A Força Terrestre de Autodefesa do Japão divulgou, através de um curto comunicado nas suas redes sociais, que decidiu alterar a designação dos seus mais avançados sistemas de mísseis de cruzeiro e hipersónicos, actualmente em preparação para entrada ao serviço. A medida surge num contexto que Tóquio descreve como um ambiente de segurança “cada vez mais tenso”.
Em concreto, a alteração abrange os sistemas antinavio anteriormente identificados como Tipo 12 - apontados como peça central da futura defesa costeira japonesa - e os Projéteis Planadores de Hipervelocidade, conhecidos de forma generalizada como HVGP.
Novas designações oficiais: Míssil Guiado Superfície‑Mar Tipo 25 (25SSM) e Projétil Planador de Hipervelocidade Tipo 25 (25HGP)
De acordo com a informação tornada pública pela instituição, os mísseis antinavio Tipo 12 passam a ter a designação oficial de “Míssil Guiado Superfície‑Mar Tipo 25 (25SSM)”. Em paralelo, a Força Terrestre de Autodefesa começará a referir-se aos seus sistemas hipersónicos HVGP como “Projétil Planador de Hipervelocidade Tipo 25 (25HGP)”.
Não foi avançada uma justificação para a nova nomenclatura. Ainda assim, mantém-se que ambos os sistemas foram concebidos e produzidos internamente com o objectivo de reforçar as capacidades defensivas do país e, simultaneamente, consolidar a sua base industrial, embora tenham beneficiado de apoio norte-americano durante o desenvolvimento.
“Capacidades de defesa de longo alcance” e reforço da dissuasão
Na mensagem publicada, a Força Terrestre de Autodefesa enquadra estes programas como parte de um esforço mais amplo para dotar o Japão de meios com maior alcance operacional. O texto divulgado sublinha:
“Em resposta ao ambiente de segurança cada vez mais tenso em torno do Japão, a Força Terrestre de Autodefesa está empenhada em desenvolver capacidades de defesa de longo alcance (…) Este equipamento é importante para melhorar as capacidades de dissuasão e de resposta do Japão. A Força Terrestre de Autodefesa estará sempre ao lado do povo japonês e continuará a fazer tudo o que estiver ao seu alcance para proteger a sua segurança e bem-estar.”
Implantação do 25SSM em pontos estratégicos e preocupações locais
O Japão encontra-se já em fase de colocação no terreno dos seus mísseis antinavio 25SSM em várias localizações consideradas estratégicas, com a finalidade de proteger as águas envolventes face ao aumento da actividade naval chinesa.
Um exemplo elucidativo foi a transferência destes mísseis e dos respectivos lançadores para o chamado Campo Kengun, na província de Kumamoto (sudoeste do país), movimento que Tóquio iniciou recentemente. A proximidade geográfica - cerca de 1 000 km da China - levou rapidamente parte da população local a manifestar receios de que a região pudesse passar a ser vista como um alvo potencial para ataques provenientes de Pequim.
25HGP: apoio dos EUA até 340 milhões de dólares para intensificar ensaios
No que diz respeito ao sistema hipersónico 25HGP, o seu desenvolvimento foi recentemente acelerado após a aprovação, por parte dos Estados Unidos, de um pacote de apoio que pode chegar a 340 milhões de dólares (EUA), destinado a viabilizar mais testes.

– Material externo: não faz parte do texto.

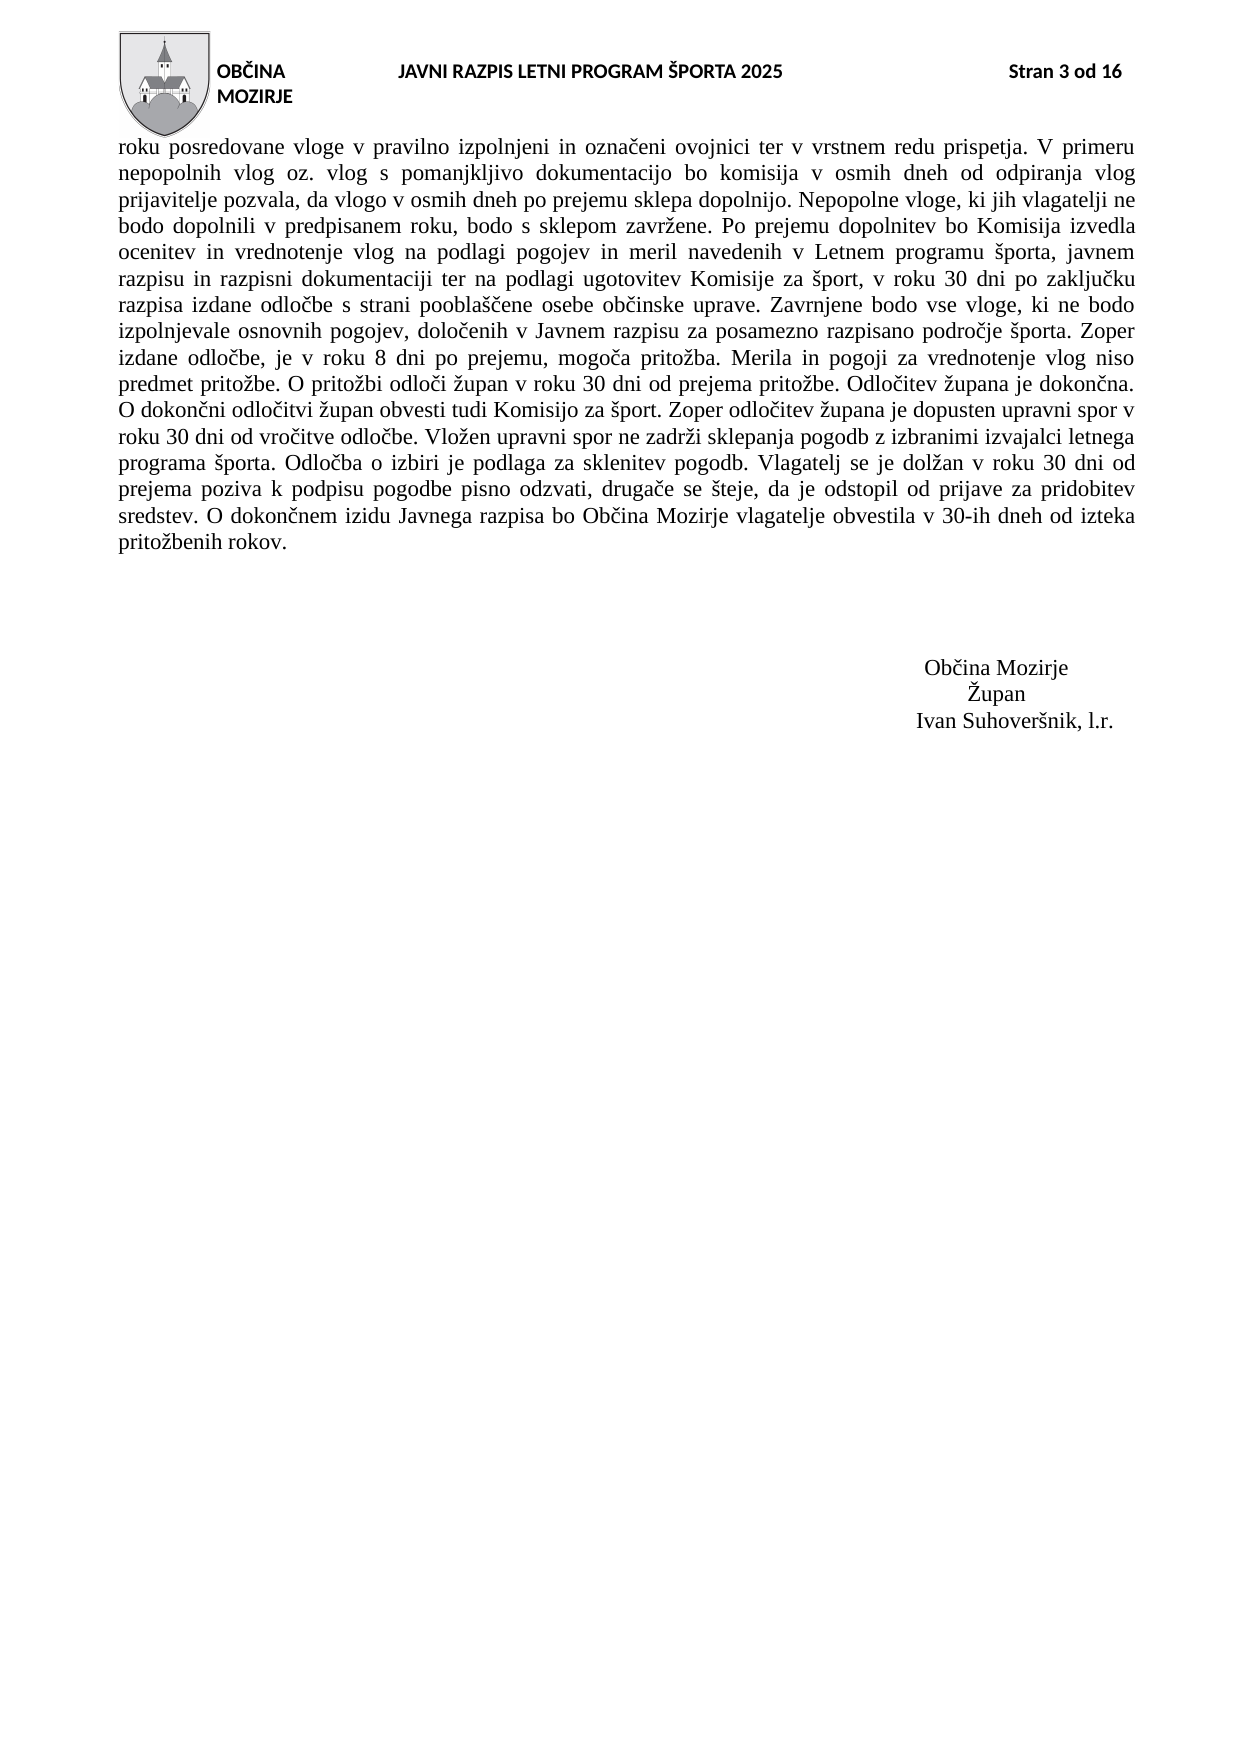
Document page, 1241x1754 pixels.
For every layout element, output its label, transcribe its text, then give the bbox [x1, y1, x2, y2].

picture [118, 31, 211, 133]
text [118, 133, 1137, 554]
text Občina Mozirje [782, 654, 1137, 680]
text Župan [782, 680, 1137, 707]
text Ivan Suhoveršnik, l.r. [118, 707, 1137, 733]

Conforme foi noticiado anteriormente, Washington irá disponibilizar um dos seus polígonos de tiro para a realização de ensaios, além de detalhar procedimentos de teste, conduzir estudos ambientais e assegurar apoio técnico, permitindo que o sistema demonstre capacidades fora do território japonês.

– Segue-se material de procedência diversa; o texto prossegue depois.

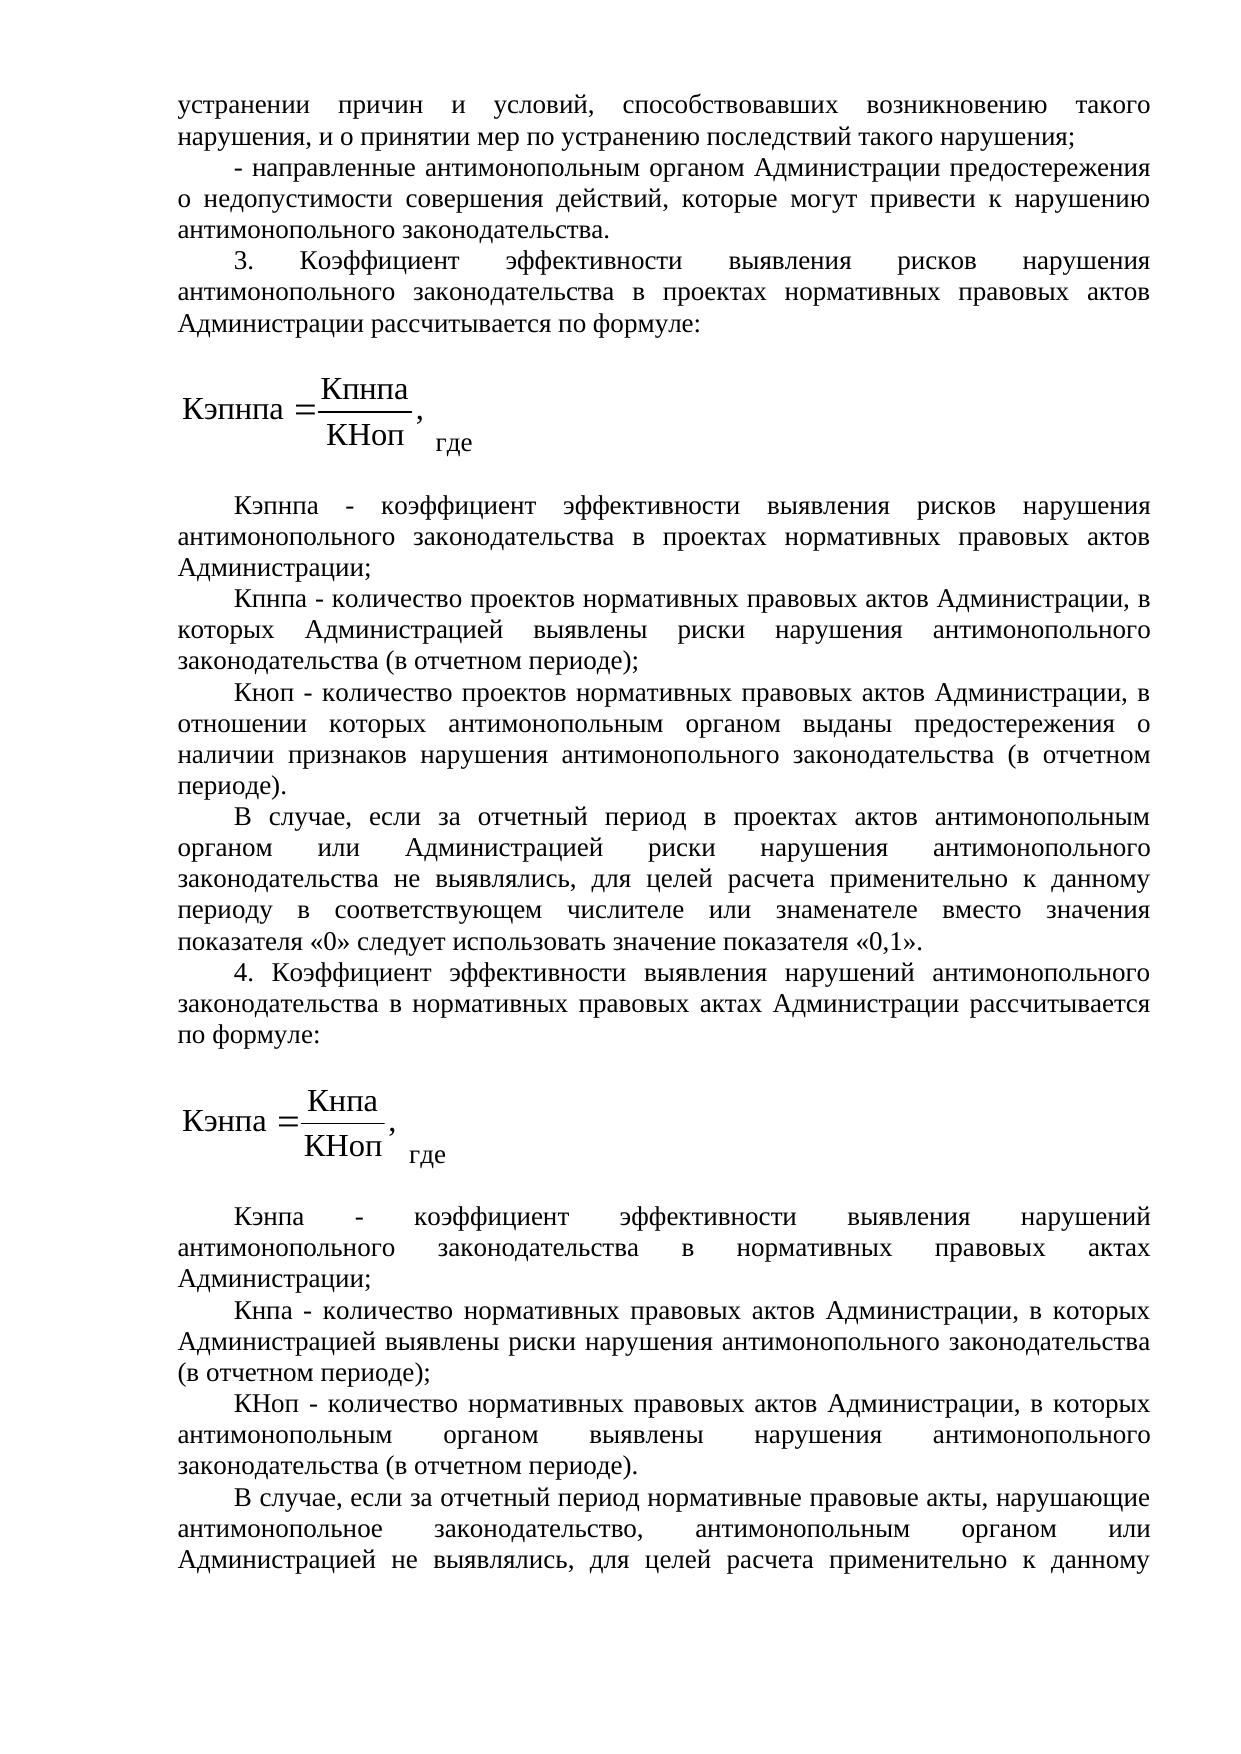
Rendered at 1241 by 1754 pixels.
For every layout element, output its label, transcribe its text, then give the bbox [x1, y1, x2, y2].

text Кпнпа - количество проектов нормативных правовых актов Администрации, в которых Администрацией выявлены риски нарушения антимонопольного законодательства (в отчетном периоде); [177, 582, 1152, 676]
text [177, 89, 1152, 151]
text КНоп - количество нормативных правовых актов Администрации, в которых антимонопольным органом выявлены нарушения антимонопольного законодательства (в отчетном периоде). [177, 1387, 1152, 1481]
text Кэпнпа - коэффициент эффективности выявления рисков нарушения антимонопольного законодательства в проектах нормативных правовых актов Администрации; [177, 489, 1152, 582]
text где [177, 369, 1152, 458]
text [177, 1481, 1152, 1574]
text - направленные антимонопольным органом Администрации предостережения о недопустимости совершения действий, которые могут привести к нарушению антимонопольного законодательства. [177, 151, 1152, 244]
text 4. Коэффициент эффективности выявления нарушений антимонопольного законодательства в нормативных правовых актах Администрации рассчитывается по формуле: [177, 956, 1152, 1049]
text где [177, 1081, 1152, 1169]
text Кэнпа - коэффициент эффективности выявления нарушений антимонопольного законодательства в нормативных правовых актах Администрации; [177, 1200, 1152, 1294]
text Кнпа - количество нормативных правовых актов Администрации, в которых Администрацией выявлены риски нарушения антимонопольного законодательства (в отчетном периоде); [177, 1294, 1152, 1387]
text Кноп - количество проектов нормативных правовых актов Администрации, в отношении которых антимонопольным органом выданы предостережения о наличии признаков нарушения антимонопольного законодательства (в отчетном периоде). [177, 676, 1152, 800]
text В случае, если за отчетный период в проектах актов антимонопольным органом или Администрацией риски нарушения антимонопольного законодательства не выявлялись, для целей расчета применительно к данному периоду в соответствующем числителе или знаменателе вместо значения показателя «0» следует использовать значение показателя «0,1». [177, 800, 1152, 956]
text 3. Коэффициент эффективности выявления рисков нарушения антимонопольного законодательства в проектах нормативных правовых актов Администрации рассчитывается по формуле: [177, 244, 1152, 338]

O que muda na prática com a renomeação
Embora a instituição não tenha explicado a razão formal da mudança, este tipo de renomeação tende a facilitar a gestão de programas e a comunicação pública, sobretudo quando se entra em etapas críticas como a pré-implantação, a qualificação final e a integração logística. Uma designação padronizada ajuda ainda a distinguir versões, lotes e calendários de entrega, especialmente quando vários sistemas avançam em paralelo.
Ao mesmo tempo, a introdução de capacidades de longo alcance como o 25SSM e o 25HGP insere-se num esforço mais vasto de reforço da postura defensiva japonesa, com atenção particular às ilhas e aos corredores marítimos de acesso ao arquipélago. Nesse quadro, a interoperabilidade com parceiros e a capacidade de realizar testes em ambientes controlados no exterior podem acelerar a maturidade operacional e reduzir riscos antes da entrada em serviço em maior escala.